Nor is mystery any easier to overcome, for despite the best efforts of society to demean the sanctity of sex, something still drives jealous lovers to murder and Hollywood celebutantes to marriage. Even in places with more compulsive educational and economic practices, even in China where the materialist drumbeat of one child per family has been incessant for 60 years, the attraction of children and monogamy won't be eradicated. The recent rioting in South China over the imposition of forced abortions indicate the near impossibility of attaining a Brave New World attitude toward sex. For if oxytocin is released in the brain and the brain is the seat of the soul, then whatever materialists say otherwise, sex will remain a spiritual experience binding woman to man, two becoming one.

In desperation, or perhaps by inevitable evolution, materialism turned for support to the other anti-dualist, anti-theist solution available: the polytheist fertility gods. That is, if sex cannot be made mundane, at least the process can be adored over the product. Thus there have arisen many sacrosanct rituals around the process, from no-fault divorce, to gay rights and feminist rejection of the male differences. Make no mistake, all these diverse and protected viewpoints are a polytheistic pantheon, a legion.of demons. Nor are they harmonious or hierarchical, but with Olympian scorn, they demand allegiance to their particular viewpoint. Historian Paul Johnson illustrates this point by showing how feminists and libertines take opposite sides of the pornography legalization debate. For the process, not the product is the king of the gods on Mount Olympus. which prevents either a unified voice or a unifying approach to all the societal parasites of polytheism.

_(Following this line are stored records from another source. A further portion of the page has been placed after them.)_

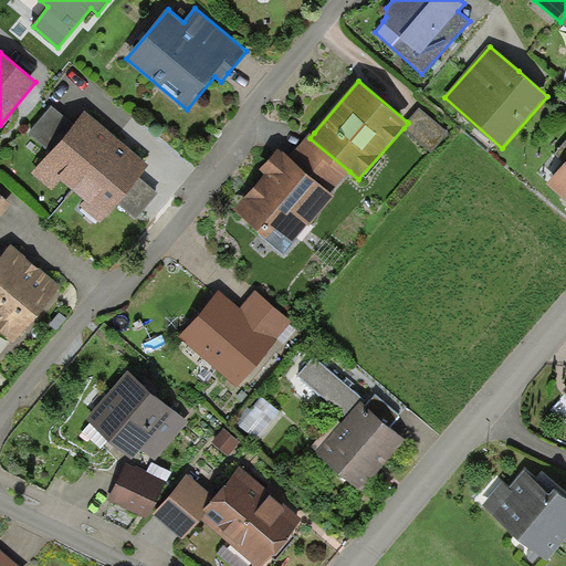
[(51,152),(74,124),(52,105),(29,133),(51,152)]
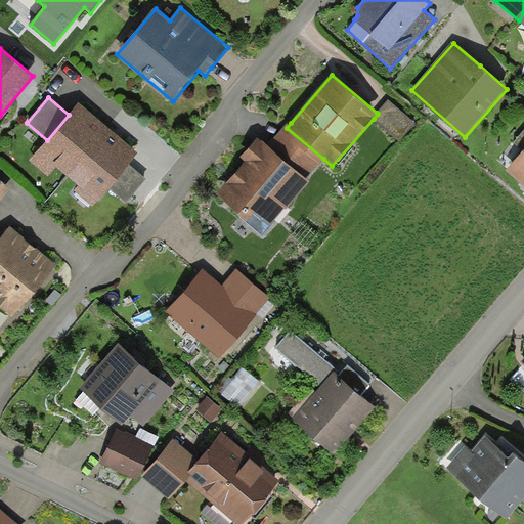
[(418,123),(389,99),(377,113),(378,114),(374,119),(399,142),(418,123)]
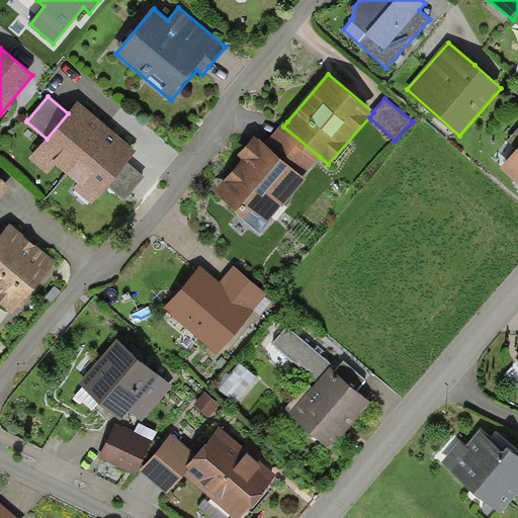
[(57,165),(67,174),(108,126),(97,116),(78,100),(68,113),(47,139),(29,157),(49,174),(57,165)]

Now lest you think that I have overdrawn my analogy, consider two recent examples. The Episcopal Church has been in a long protacted debate with the world-wide Anglican Communion over their ordination of a practicing gay bishop in 2003. Despite 4 conferences of the 38 archbishops, a decadal conference of the 400+ bishops, church polity, canons, numerous study committees, reports and missives, and 2000 years of tradition, they have declared themselves unwilling to back down in the face of inevitable schism. The infertility gods will never submit to a higher rule. Conversely, should one voice the opinion that sex is for procreation, Protestants, Liberals, Jews and Moderate Muslims are univocal in heaping scorn and condemnation. Not only is birth control no longer sinful, but to prevent its use brings moral condemnation. One must be a reactionary Vatican Papist to say such tripe, is the ecumenical response. Thus it seems that the authority of the sex process without any restriction as to product is the only universal agreed-upon absolute.

Let us face it. We aren't animals, nor are we dualists trying to balance its spiritual and physical dimensions, we just do it. When it comes to  sex, we are all PoMo.